Fix how we handle the Names attribute

Currently, when a node is being traversed, we check multiple attributes to find its value. To do so, we rely on the assumption that there will be only one value at best, and check, successively:

  1. The Name/name field.
  2. The Text/text field
  3. The Value/value field
  4. Finally, the Names attribute. We handle this one differently: if the field is an array of nodes, which it always is, then we join the value of each of these node's Name attribute, if they have one.
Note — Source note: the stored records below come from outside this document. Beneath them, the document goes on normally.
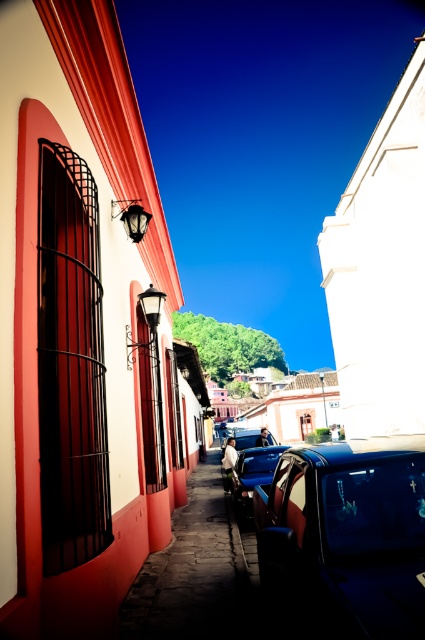
You are a photographer trying to capture both cars in the frame. Since the glossy blue car at center and the metallic blue car at center are both at the center, which one will appear smaller in your photo?

The glossy blue car at center appears smaller because it is not as tall as the metallic blue car at center.

You are a tourist standing on the cobblestone street and want to take a photo of both the shiny blue car at center and the glossy blue car at center. Which car should you focus on first to ensure both are in the frame?

You should focus on the shiny blue car at center first since it is closer to you than the glossy blue car at center, ensuring both are within the camera frame.

You are standing on the cobblestone street in the historic town and see two points marked on the ground. The first point is at coordinates point (144, 584) and the second is at point (240, 496). Which point is closer to you?

Point (144, 584) is in front of point (240, 496), so it is closer to you.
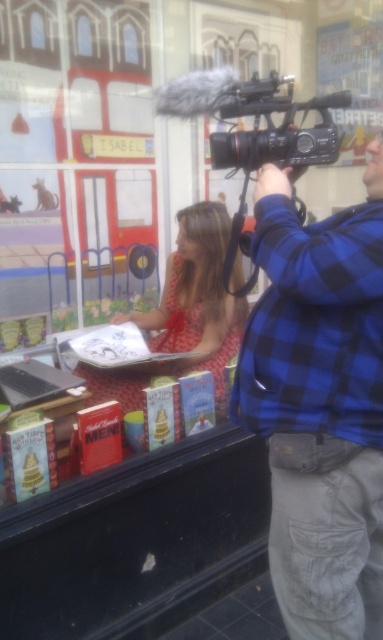
You are a photographer trying to capture a closeup of the silver metallic laptop at lower left. However, the matte red dress at center is blocking your view. Can you adjust your camera angle to see the laptop without moving any objects?

The silver metallic laptop at lower left is behind the matte red dress at center, so adjusting the camera angle to look underneath or around the dress might allow you to see the laptop without moving any objects.

You are a photographer trying to position your equipment in the scene. You have a blue checkered shirt at upper right and a black plastic video camera at upper center. Which object takes up more horizontal space in the image?

The black plastic video camera at upper center takes up more horizontal space than the blue checkered shirt at upper right because the blue checkered shirt at upper right has a lesser width compared to the black plastic video camera at upper center.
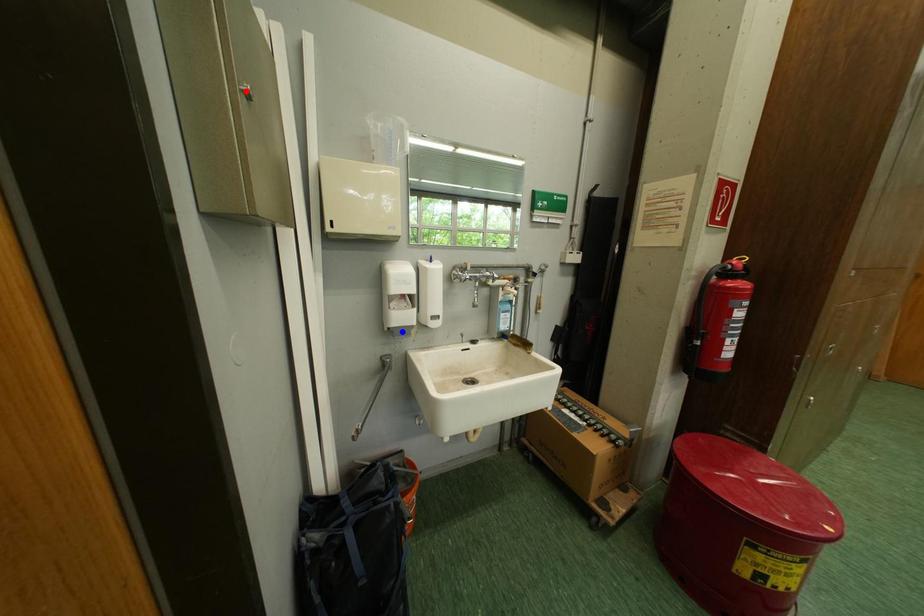
Question: Two points are marked on the image. Which point is closer to the camera?

Choices:
 (A) Blue point is closer.
 (B) Red point is closer.

Answer: (B)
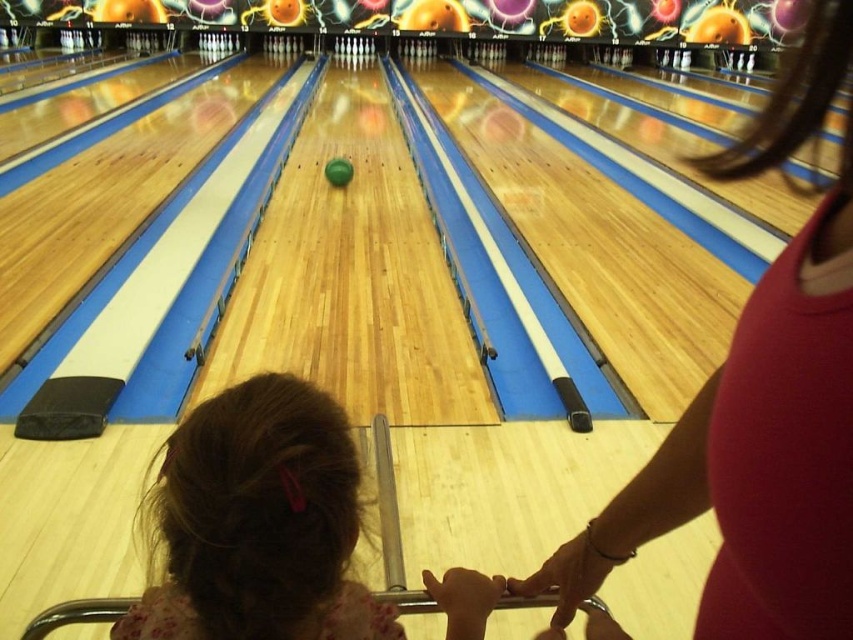
You are a photographer trying to capture the child in the center of the frame. The camera is set to focus on the point at coordinates (258, 522). Based on the scene description, what part of the child will the camera focus on?

The point at coordinates (258, 522) indicates the brown hair at center, so the camera will focus on the brown hair at center.

You are a photographer standing in the bowling alley and want to take a picture of the brown hair at center. Where should you position yourself to capture the subject in the center of the photo?

To capture the brown hair at center in the center of the photo, position yourself directly in front of the brown hair at center since its 2D location is at point (x=258, y=522).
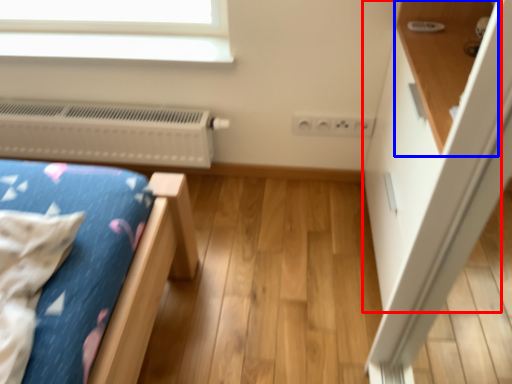
Question: Among these objects, which one is nearest to the camera, dresser (highlighted by a red box) or shelf (highlighted by a blue box)?

Choices:
 (A) dresser
 (B) shelf

Answer: (B)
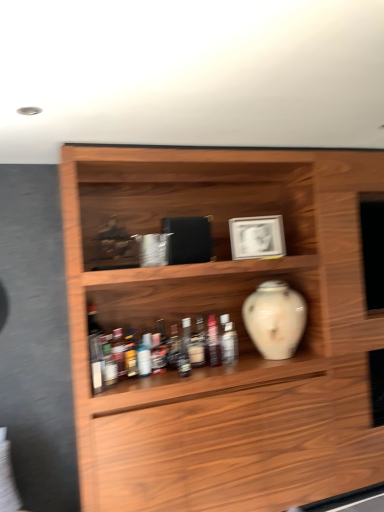
Question: Considering the relative positions of translucent plastic bottles at lower center, which is the third bottle from back to front, and translucent plastic bottle at center, acting as the second bottle starting from the front, in the image provided, is translucent plastic bottles at lower center, which is the third bottle from back to front, to the left of translucent plastic bottle at center, acting as the second bottle starting from the front, from the viewer's perspective?

Choices:
 (A) yes
 (B) no

Answer: (A)

Question: Is translucent plastic bottles at lower center, which is the third bottle from back to front, facing towards translucent plastic bottle at center, acting as the second bottle starting from the front?

Choices:
 (A) yes
 (B) no

Answer: (B)

Question: Is translucent plastic bottles at lower center, placed as the third bottle when sorted from right to left, not close to translucent plastic bottle at center, acting as the second bottle starting from the front?

Choices:
 (A) yes
 (B) no

Answer: (B)

Question: Is translucent plastic bottles at lower center, placed as the third bottle when sorted from right to left, closer to camera compared to translucent plastic bottle at center, acting as the second bottle starting from the front?

Choices:
 (A) yes
 (B) no

Answer: (A)

Question: Is translucent plastic bottles at lower center, placed as the third bottle when sorted from right to left, smaller than translucent plastic bottle at center, the third bottle when ordered from left to right?

Choices:
 (A) no
 (B) yes

Answer: (A)

Question: Is white glossy vase at center spatially inside translucent plastic bottle at center, the third bottle when ordered from left to right, or outside of it?

Choices:
 (A) inside
 (B) outside

Answer: (B)

Question: Is point (266, 291) closer or farther from the camera than point (236, 339)?

Choices:
 (A) farther
 (B) closer

Answer: (B)

Question: From the image's perspective, is white glossy vase at center above or below translucent plastic bottle at center, acting as the second bottle starting from the front?

Choices:
 (A) above
 (B) below

Answer: (A)

Question: In the image, is white glossy vase at center positioned in front of or behind translucent plastic bottle at center, acting as the second bottle starting from the front?

Choices:
 (A) behind
 (B) front

Answer: (B)

Question: Is translucent glass bottle at center, the 2th bottle viewed from the left, spatially inside wooden shelf at center, or outside of it?

Choices:
 (A) outside
 (B) inside

Answer: (B)

Question: Looking at the image, does translucent glass bottle at center, which is counted as the first bottle, starting from the back, seem bigger or smaller compared to wooden shelf at center?

Choices:
 (A) big
 (B) small

Answer: (B)

Question: Would you say translucent glass bottle at center, the third bottle positioned from the front, is to the left or to the right of wooden shelf at center in the picture?

Choices:
 (A) left
 (B) right

Answer: (A)

Question: From the image's perspective, is translucent glass bottle at center, which is counted as the first bottle, starting from the back, positioned above or below wooden shelf at center?

Choices:
 (A) above
 (B) below

Answer: (B)

Question: From their relative heights in the image, would you say translucent glass bottle at center, the 2th bottle viewed from the left, is taller or shorter than translucent plastic bottles at lower center, which is counted as the 1th bottle, starting from the front?

Choices:
 (A) tall
 (B) short

Answer: (A)

Question: Is translucent glass bottle at center, arranged as the second bottle when viewed from the right, bigger or smaller than translucent plastic bottles at lower center, which is the third bottle from back to front?

Choices:
 (A) small
 (B) big

Answer: (A)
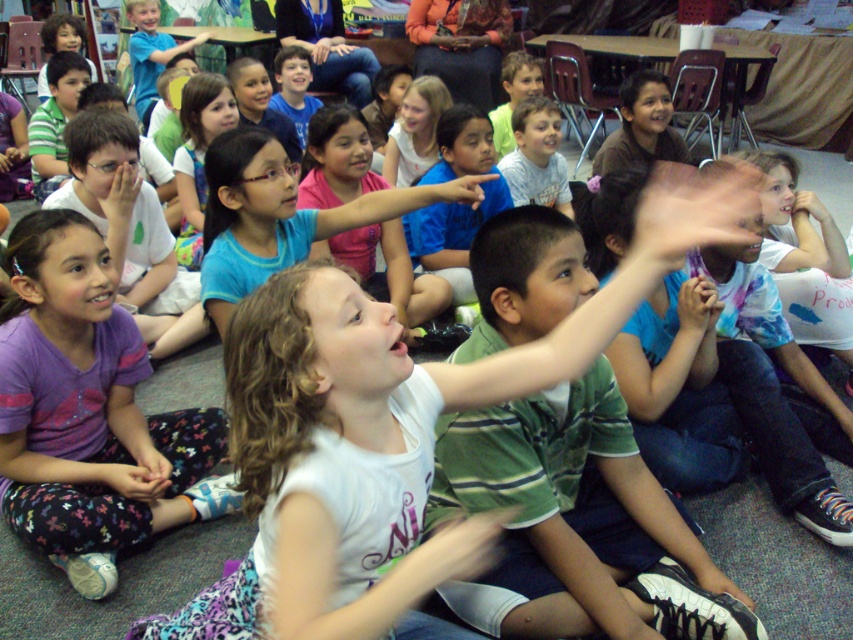
Question: Is blue jeans at upper center further to the viewer compared to blurred skin hand at center?

Choices:
 (A) no
 (B) yes

Answer: (B)

Question: Where is purple cotton shirt at lower left located in relation to matte tie-dye shirt at center in the image?

Choices:
 (A) left
 (B) right

Answer: (A)

Question: Among these points, which one is farthest from the camera?

Choices:
 (A) (68, 381)
 (B) (318, 26)

Answer: (B)

Question: Estimate the real-world distances between objects in this image. Which object is farther from the dark purple fabric at lower left?

Choices:
 (A) light blue shirt at center
 (B) matte skin hand at center
 (C) blue jeans at upper center

Answer: (C)

Question: Does matte skin hand at center lie behind white matte hand at upper right?

Choices:
 (A) no
 (B) yes

Answer: (A)

Question: Which of these objects is positioned farthest from the light blue shirt at center?

Choices:
 (A) blurred skin hand at center
 (B) orange fabric at upper center
 (C) white matte hand at upper right
 (D) dark purple fabric at lower left

Answer: (A)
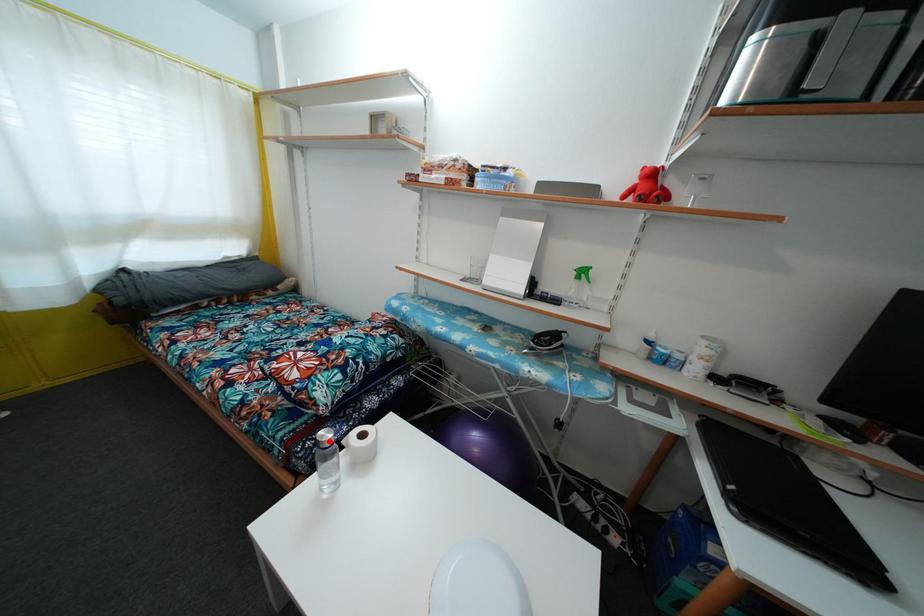
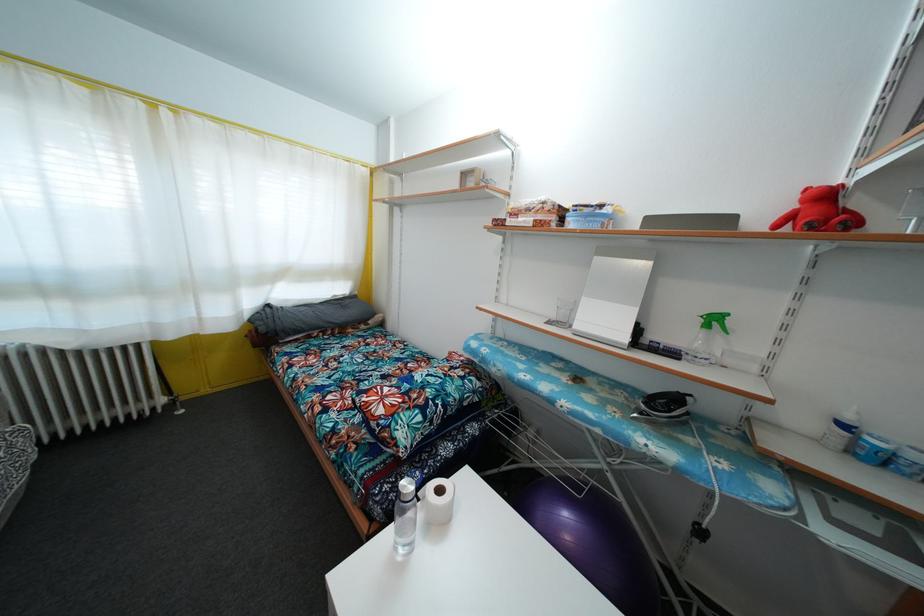
Where in the second image is the point corresponding to the highlighted location from the first image?

(410, 492)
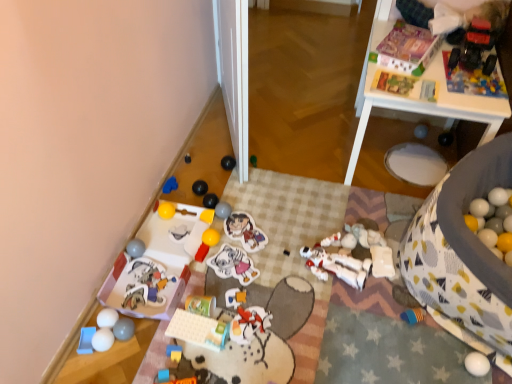
At what (x,y) coordinates should I click in order to perform the action: click on free location to the left of matte plastic sticker at center, the 20th toy when ordered from left to right. Please return your answer as a coordinate pair (x, y). The image size is (512, 384). Looking at the image, I should click on (206, 244).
In order to avoid duplication, we then ignore the Names attribute in the goDeeper function. While this provides utility, it has 2 risks, one of which I am certain exists:

  1. If a node has a value held in one of the 3 first attributes and a non-empty Names attribute, we will not traverse the nodes in it. I have not (yet) found an example for this, but it is a possibility.
    2 . If Names contain proper nodes that are nested, thus not having a Name attribute. This is the case in the following example:
from foo import bar as baz

Here, the uast:RuntimeImport node has the following structure:

  • a Path attribute with a single uast:Identifier node, with value foo
  • a Names attribute with a single uast:Alias node, with a Node attribute containing the uast:Identifier node with value bar, and a Name attribute containing uast:Identifier node with value baz

Now, unfortunately this is not a Babelfish bug, as this structure for aliases is always the same: we replace a uast:Identifier node with a uast:Alias node that has a Name and a Node attribute. Also, this makes sense, as in the following snippet the Names attribute would have
2 alias nodes instead of one:

from foo import bar as baz, bar2 as baz2

Anyway, this is a problem, because currently we loose this information. In the first snippet, only the foo identifier is kept. I am going to check out what we can do and will push a PR when a proper solution is found. I think we should start dealing with import nodes in a specific way, and just go deeper on the Names attribute in all other cases, but I've got to look more into this before.